Ces deux mois sont difficiles. Anaïs, après une petite semaine en réanimation, est transférée juste en face, en néonat'. Elle commence à perdre du poids, ne s'éveille pas…

Je dois pleurer toutes les larmes de mon corps pour qu'on m'autorise à la prendre contre moi, le jour de mon anniversaire. Qui s'est avéré le pire de toute ma vie : Anaïs a fait un malaise cardiovasculaire.

Ce jour-là, bizarrement, je ne suis pas parmi les premières mamans arrivées. Je traîne. Je petit-déjeune tard. Je n'ai pas envie d'y aller. Et quand, enfin, je me décide, la cadre me prend à part et m'annonce qu'Anaïs a été transférée une nouvelle fois en réanimation. Je lui demande si elle va mourir. La cadre ne sait pas me répondre. Je lui demande s'il est possible de choisir d'arrêter les soins, car il est hors de question qu'elle souffre. Elle me répond positivement.

Je cours comme une dératée en réanimation. Elle va « bien ». Mais surtout, pour la première fois depuis sa naissance, dès qu'elle ouvre ses petits yeux, elle me cherche du regard et, une fois qu'elle m'a trouvée, ne me lâche pas. Elle tient mon doigt très fort. Quand je me mets à pleurer, l'interne me caresse le dos et me dit qu'effectivement, ça doit être dur pour moi. Elle doit me prendre pour une folle quand je lui réponds : « Mais non ! Anaïs me regarde ! Elle me tient le doigt ! Elle ne m'avait jamais fait ça… » Je sais à ce moment-là qu'elle va battre, que je n'aurai pas à prendre la décision d'arrêter les soins.

Ces deux mois sont aussi ponctués par la visite de mes deux « grands » garçons. Je veux qu'ils voient par eux-mêmes pourquoi je ne suis pas avec eux.

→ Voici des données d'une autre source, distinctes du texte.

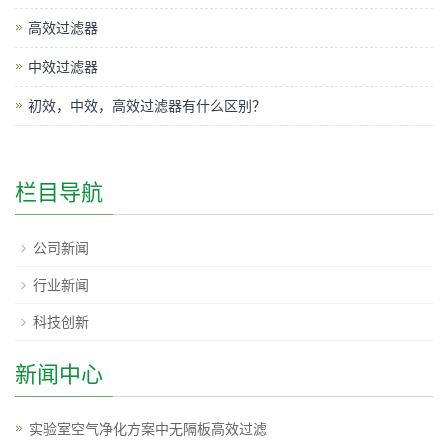
高效过滤器
中效过滤器
初效，中效，高效过滤器有什么区别？
栏目导航
公司新闻
行业新闻
科技创新
新闻中心
实验室空气净化方案中无隔板高效过滤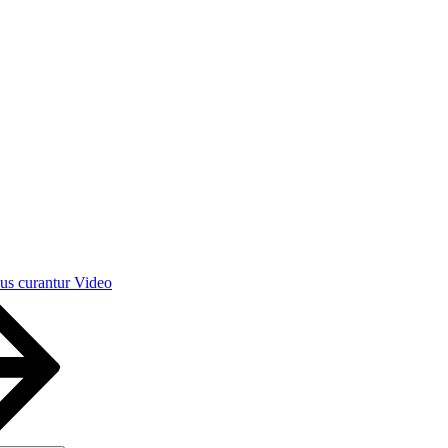
bus curantur Video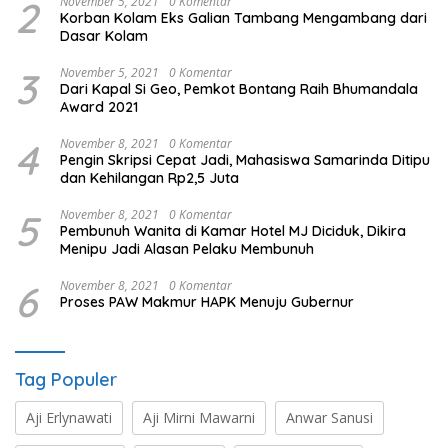
2
November 5, 2021
0 Komentar
Korban Kolam Eks Galian Tambang Mengambang dari
Dasar Kolam
3
November 5, 2021
0 Komentar
Dari Kapal Si Geo, Pemkot Bontang Raih Bhumandala
Award 2021
4
November 8, 2021
0 Komentar
Pengin Skripsi Cepat Jadi, Mahasiswa Samarinda Ditipu
dan Kehilangan Rp2,5 Juta
5
November 8, 2021
0 Komentar
Pembunuh Wanita di Kamar Hotel MJ Diciduk, Dikira
Menipu Jadi Alasan Pelaku Membunuh
6
November 8, 2021
0 Komentar
Proses PAW Makmur HAPK Menuju Gubernur
Tag Populer
Aji Erlynawati
Aji Mirni Mawarni
Anwar Sanusi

La première rencontre entre Anaïs et ses frères est magique et, surtout, je me rends compte que mon aîné est un petit garçon exceptionnel.

Il y a un couloir, qu'entre mamans on surnomme « le zoo », où les amis et la famille peuvent voir le bébé (seuls la maman et le papa pouvent aller dans le box). Par chance Anaïs est dans une couveuse juste à coté de la vitre du « zoo ». Mes garçons prennent une chaise pour l'observer.

Mon aîné, 3 ans, s'exclame : « Ah bah dis donc ! Elle a raison de rester avec Nanis, Maman ! T'as vu Papa, comment elle est toute petite petite ? » Mon deuxième de 2 ans, lui, hurle quand je prends Anaïs dans mes bras. Il a grand besoin, lui aussi, des câlins de sa maman.

Et puis, Anaïs grandit, grossit, est transférée à nouveau dans l'hôpital où elle est née. Quelle joie de ne plus la voir dans une couveuse ! Je peux la prendre quand je le veux, la nourrir moi-même… Je deviens enfin une maman, une vraie.